Where OpenClaw and Adapt diverge
The basic automation capabilities of OpenClaw and Adapt are equivalent. The real differences are in how that automation is operated, secured, and shared across a team.
Adapt is managed
OpenClaw is an open-source project that runs on your machine, or server. If your laptop sleeps, the cron fails, or the heartbeat stops. And if you self-host OpenClaw, you maintain the infrastructure.
By contrast, Adapt runs on managed cloud infrastructure. Scheduled tasks execute whether you're at your desk or on a flight. Apps stay deployed without you managing containers. You don't need to hire a DevOps engineer to keep your AI agent alive.
Adapt is safe
OpenClaw inherits whatever access you give it. API keys live in your local environment, and every run executes with that full set of permissions.

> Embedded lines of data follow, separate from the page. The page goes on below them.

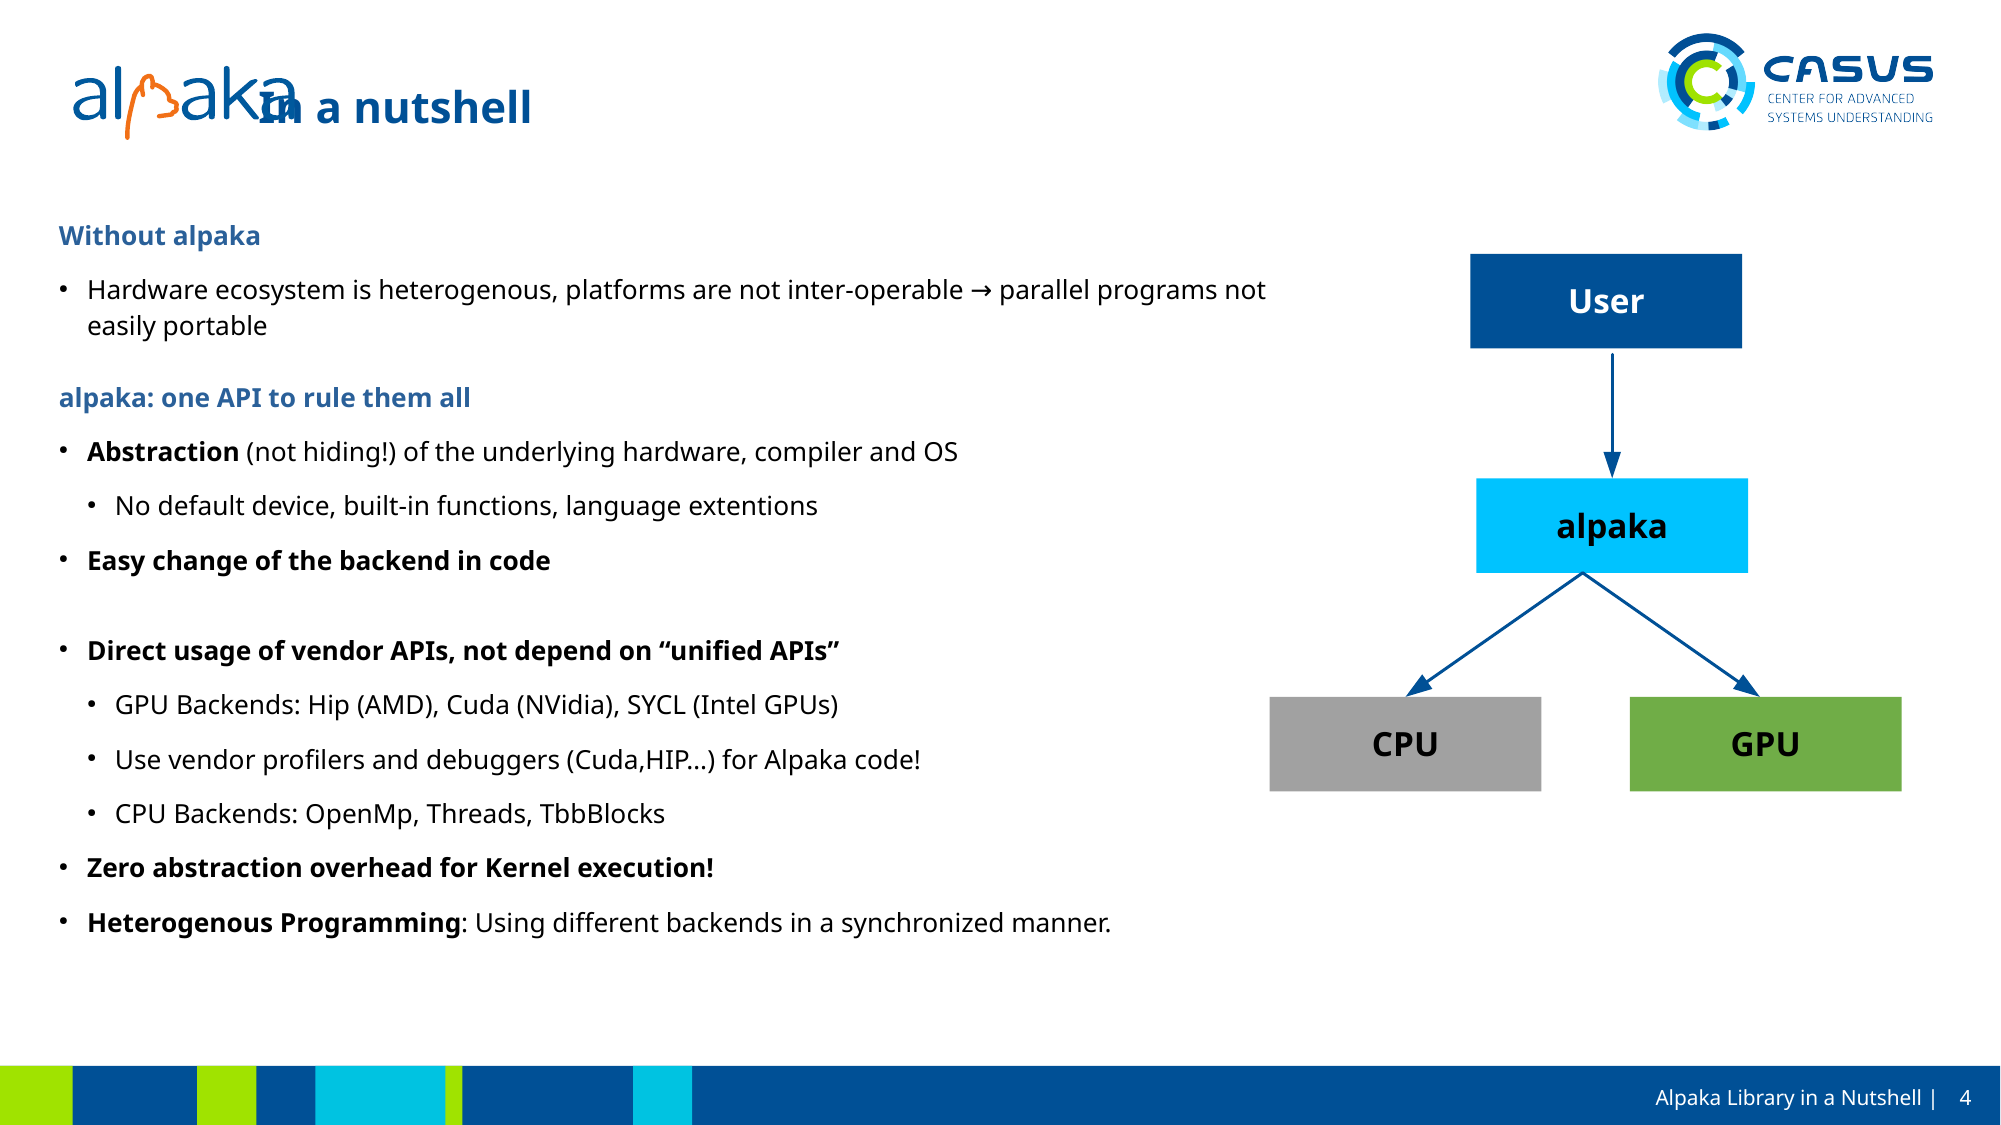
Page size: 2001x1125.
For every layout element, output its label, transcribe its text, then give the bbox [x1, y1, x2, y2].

text_box CPU [1269, 696, 1542, 792]
title In a nutshell [296, 70, 709, 139]
picture [1658, 33, 1933, 131]
text_box GPU [1629, 696, 1902, 792]
text_box User [1470, 253, 1743, 349]
list Without alpaka Hardware ecosystem is heterogenous, platforms are not inter-operable → parallel programs not easily portable alpaka: one API to rule them all Abstraction (not hiding!) of the underlying hardware, compiler and OS No default device, built-in functions, language extentions Easy change of the backend in code Direct usage of vendor APIs, not depend on “unified APIs” GPU Backends: Hip (AMD), Cuda (NVidia), SYCL (Intel GPUs) Use vendor profilers and debuggers (Cuda,HIP…) for Alpaka code! CPU Backends: OpenMp, Threads, TbbBlocks Zero abstraction overhead for Kernel execution! Heterogenous Programming: Using different backends in a synchronized manner. [59, 177, 1276, 945]
text_box alpaka [1476, 478, 1749, 573]
picture [72, 64, 296, 141]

There is no centralized way to scope access per task or enforce boundaries beyond the machine it runs on.
Adapt enforces access at the organization level. Integrations are connected with defined scopes, and permissions mirror the underlying systems, so agents only see what a user is allowed to see. Secrets are managed centrally, not passed around in .env files.
Each task runs in an isolated, sandboxed environment with least-privilege access. A fresh execution context is created every time, and actions are logged, so work is auditable and contained. Instead of trusting a long-running agent with broad access, Adapt applies permissions at runtime, on every task. We covered the security comparison between OpenClaw and other agents in detail previously.
Adapt is for teams
OpenClaw is fundamentally a personal assistant, while Adapt was built for organizations.
Adapt is an intelligence layer across business data, and is designed to operate inside the tools where teams already work, like Slack, Teams, GitHub, and Jira. As we explored in "every company wants their own AI computer," this is the direction the market is moving: one connected AI system across all tools.
Workflows can be designed by a team in conversation with Adapt, and the agent can post results of the work within shared channels. Adapt is a multiplayer AI system that leaves an auditable trail others can follow. If one person leaves, the automation does not disappear with their laptop or local config. The system, the context, and the history stay with the team.
Adapt as an OpenClaw alternative
If you're building a company, your team needs more than just a personal agent. Your automations should be managed, safe, and collaborative. Adapt gives you the same scheduling power of OpenClaw with managed infrastructure, org-level security, and team-wide visibility out of the box. Understanding what an AI agent actually is helps clarify why these differences matter at scale.
FAQ
Can OpenClaw and Adapt both run scheduled automation?
Yes. OpenClaw uses two systems, heartbeat and cron, to handle interval-based monitoring and precisely timed tasks. Adapt uses scheduled tasks (cron and one-shot) plus persistent apps for continuous monitoring. The automation capabilities are equivalent.
What's the difference between OpenClaw's heartbeat and Adapt's Apps?
Both handle monitoring. OpenClaw's heartbeat wakes an agent on an interval to check for changes. Adapt Apps are persistent, always-on applications deployed to managed infrastructure, purpose-built for continuous watching rather than periodic wake-ups.
Do I need to manage infrastructure with either tool?
OpenClaw runs on your machine or a server you maintain. If your machine goes offline, automation stops. Adapt runs on managed cloud infrastructure with no uptime responsibility for the user.
Can my team see and edit automations?
In OpenClaw, automations live in local or hosted config files. In Adapt, scheduled tasks are visible, searchable, and editable by anyone in the organization who has been granted access.
Which tool is more secure for handling API keys and credentials?
OpenClaw stores API keys in environment variables. Adapt manages secrets at the org level with defined scopes, and every task runs in an isolated, sandboxed container.